Canadian, June 13, 1941–July 12, 1998
"At one and the same time the instigator of “happenings”, social agitator and activist, artist of electronic, visual and sonic media and, above all, an indefatigable painter, Serge Lemoyne was probably the most audacious of Québec’s postmodern artists." Galerie Simon Blais

Serge Lemoyne was born in Acton Vale, Québec on June 13, 1941. He was perhaps the first Québécois pop artist. Lemoyne was a member of the avant-garde and a pioneer of performance art in Québec in the 1960s. He is best known for improvisations such as  La Semaine A (1964), or his "happenings," which incorporated the use of his splash technique of tossing paint onto the artwork support. Serge Lemoyne preferred popular subjects for his paintings, as in his celebrated "red, white and blue" period in which he employed colours based on the Montreal Canadiens uniform.


Lemoyne studied at the École des beaux-arts de Montréal from 1958 to 1960. While a student, he was greatly influenced by two groups of Québécois artists. One, known as Les Automatistes, a group whose method of making art was one in which the artist suppresses conscious control over the art making process, allowing the unconscious mind to have great sway, and the other, the Plasticiens, a Canadian non-figurative painting movement, which appeared around 1955 in Québec.


Lemoyne had a collaborative approach to making art, seeking active engagement between artwork, audience and the artist. He helped found L'Horloge du Nouvel-Age in 1964 with Claude Péloquin, Yves Hébert and Jean Gauguet-Larouche. A year later he also formed Le Zirmate. Both groups held events combining music, poetry, dance and visual effects to create "happenings"-a performance, event or situation that could be considered art.


His work was greatly inspired by pop culture-he devoted ten years to exploring hockey. His tribute to the Montreal Canadiens, Bleu, blanc, rouge (1978), is created in the team's colours. Blue, white and red are also the colours of the flags of France and the United Kingdom-the two colonizing countries of North America. Lemoyne's best-known work, Dryden (1975), an abstract portrait of the Montreal Canadiens star goaltender Ken Dryden, is also part of this colour period and can be found in the collection of the Musée des beaux-arts de Montréal.

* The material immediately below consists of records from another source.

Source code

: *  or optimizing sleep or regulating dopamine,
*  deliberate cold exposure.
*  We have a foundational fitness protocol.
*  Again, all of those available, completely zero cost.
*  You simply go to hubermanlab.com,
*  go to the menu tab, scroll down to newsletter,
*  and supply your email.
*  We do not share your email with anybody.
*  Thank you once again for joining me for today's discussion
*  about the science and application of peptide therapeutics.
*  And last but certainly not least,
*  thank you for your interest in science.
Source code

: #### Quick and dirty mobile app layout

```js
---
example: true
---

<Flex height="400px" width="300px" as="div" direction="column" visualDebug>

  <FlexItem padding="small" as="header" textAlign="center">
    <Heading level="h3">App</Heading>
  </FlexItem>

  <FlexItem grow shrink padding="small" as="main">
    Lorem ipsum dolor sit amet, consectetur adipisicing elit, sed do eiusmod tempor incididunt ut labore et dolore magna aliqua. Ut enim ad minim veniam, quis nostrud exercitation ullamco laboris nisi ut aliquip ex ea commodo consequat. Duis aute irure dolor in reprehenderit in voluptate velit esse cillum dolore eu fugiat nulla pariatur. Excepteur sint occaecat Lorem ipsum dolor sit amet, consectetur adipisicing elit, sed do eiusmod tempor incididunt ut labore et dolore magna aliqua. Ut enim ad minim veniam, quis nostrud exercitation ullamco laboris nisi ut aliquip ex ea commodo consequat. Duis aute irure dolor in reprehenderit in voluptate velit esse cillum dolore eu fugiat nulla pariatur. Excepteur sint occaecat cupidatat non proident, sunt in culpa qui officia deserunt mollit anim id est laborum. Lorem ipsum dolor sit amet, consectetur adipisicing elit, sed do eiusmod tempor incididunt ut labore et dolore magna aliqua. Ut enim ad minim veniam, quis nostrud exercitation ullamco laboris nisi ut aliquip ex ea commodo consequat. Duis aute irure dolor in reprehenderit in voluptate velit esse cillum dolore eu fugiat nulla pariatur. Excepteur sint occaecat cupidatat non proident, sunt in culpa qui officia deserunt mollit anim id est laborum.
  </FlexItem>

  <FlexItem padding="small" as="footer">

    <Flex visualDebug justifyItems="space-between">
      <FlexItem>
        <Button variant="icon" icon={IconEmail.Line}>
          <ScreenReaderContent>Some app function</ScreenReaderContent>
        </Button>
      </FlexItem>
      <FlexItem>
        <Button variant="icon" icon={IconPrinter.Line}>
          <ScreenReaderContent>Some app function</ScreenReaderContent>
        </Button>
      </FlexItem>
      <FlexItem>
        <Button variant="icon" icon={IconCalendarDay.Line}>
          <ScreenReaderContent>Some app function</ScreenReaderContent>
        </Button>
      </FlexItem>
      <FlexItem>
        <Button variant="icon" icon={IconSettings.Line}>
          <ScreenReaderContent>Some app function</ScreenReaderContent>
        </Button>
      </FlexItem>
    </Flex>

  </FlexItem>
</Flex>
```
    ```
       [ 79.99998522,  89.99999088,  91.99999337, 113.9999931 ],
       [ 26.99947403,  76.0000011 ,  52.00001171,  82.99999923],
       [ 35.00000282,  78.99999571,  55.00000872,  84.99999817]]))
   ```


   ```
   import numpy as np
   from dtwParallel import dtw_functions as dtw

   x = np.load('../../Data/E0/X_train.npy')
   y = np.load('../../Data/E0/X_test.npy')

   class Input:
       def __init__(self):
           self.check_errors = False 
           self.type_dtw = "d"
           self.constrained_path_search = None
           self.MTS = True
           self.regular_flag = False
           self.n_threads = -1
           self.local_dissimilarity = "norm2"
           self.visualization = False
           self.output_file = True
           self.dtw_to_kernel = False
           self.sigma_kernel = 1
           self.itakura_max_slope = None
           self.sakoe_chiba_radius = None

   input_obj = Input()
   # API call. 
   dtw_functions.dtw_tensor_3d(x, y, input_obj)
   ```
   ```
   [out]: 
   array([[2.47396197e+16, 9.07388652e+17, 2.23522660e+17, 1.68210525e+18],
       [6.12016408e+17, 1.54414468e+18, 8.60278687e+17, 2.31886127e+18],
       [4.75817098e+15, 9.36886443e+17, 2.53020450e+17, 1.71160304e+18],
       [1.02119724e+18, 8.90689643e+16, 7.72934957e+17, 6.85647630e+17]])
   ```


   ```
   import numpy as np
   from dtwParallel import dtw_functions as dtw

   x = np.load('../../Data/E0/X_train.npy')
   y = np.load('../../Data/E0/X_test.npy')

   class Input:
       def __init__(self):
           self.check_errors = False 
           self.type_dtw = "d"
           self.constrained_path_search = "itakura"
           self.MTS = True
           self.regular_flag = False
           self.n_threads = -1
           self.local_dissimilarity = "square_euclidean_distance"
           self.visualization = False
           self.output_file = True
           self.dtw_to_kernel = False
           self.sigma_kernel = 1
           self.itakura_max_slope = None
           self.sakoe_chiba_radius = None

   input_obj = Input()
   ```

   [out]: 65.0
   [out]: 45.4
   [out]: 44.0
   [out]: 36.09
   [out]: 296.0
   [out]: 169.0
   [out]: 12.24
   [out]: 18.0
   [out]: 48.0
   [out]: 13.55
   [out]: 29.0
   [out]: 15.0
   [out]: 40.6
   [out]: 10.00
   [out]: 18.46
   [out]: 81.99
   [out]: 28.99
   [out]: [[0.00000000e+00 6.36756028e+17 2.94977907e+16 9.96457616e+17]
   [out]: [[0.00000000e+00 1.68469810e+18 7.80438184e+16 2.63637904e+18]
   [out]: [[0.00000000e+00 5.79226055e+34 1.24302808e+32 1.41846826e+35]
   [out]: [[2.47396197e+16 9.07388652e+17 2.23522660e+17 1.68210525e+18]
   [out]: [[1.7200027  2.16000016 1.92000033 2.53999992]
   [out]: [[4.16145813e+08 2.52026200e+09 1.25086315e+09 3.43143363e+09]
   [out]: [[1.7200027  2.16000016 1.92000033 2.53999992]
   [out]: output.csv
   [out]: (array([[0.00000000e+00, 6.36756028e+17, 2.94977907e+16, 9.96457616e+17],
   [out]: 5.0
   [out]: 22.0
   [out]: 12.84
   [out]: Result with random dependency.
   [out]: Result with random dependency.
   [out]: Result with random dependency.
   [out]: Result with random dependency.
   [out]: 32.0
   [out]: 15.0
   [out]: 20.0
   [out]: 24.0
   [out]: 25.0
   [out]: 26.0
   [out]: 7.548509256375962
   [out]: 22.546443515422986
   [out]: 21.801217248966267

In 2008, ten years after his death, the Musée des beaux-arts de Sherbrooke organized Salut Lemoyne! an exhibition of work by Lemoyne exhibited together with the works of other Quebec artists with whom he was associated. This included Armand Vaillancourt, Pierre Gauvreau, Janine Carreau, Hélène Goulet, Reynald Connolly, Cozic, François Gauthier, Gilles Boisvert and Serge Tousignant.

Art contemporain en fin de siècle (1994), produced by Jacques Larré, profiled Lemoyne, as well as the photographer Geneviève Cadieux and artist and architect Melvin Chaney. Lemoyne: documentaire sur la vie et l'oeuvre du peintre Serge Lemoyne (2005) examines Lemoyne's approach to creating art through personal videos, television archives and interviews with his peers, Claude Péloquin, Marcel Saint-Pierre and Claude Jasmin.

Serge Lemoyne died of cancer on July 12, 1998. He was 57-years-old.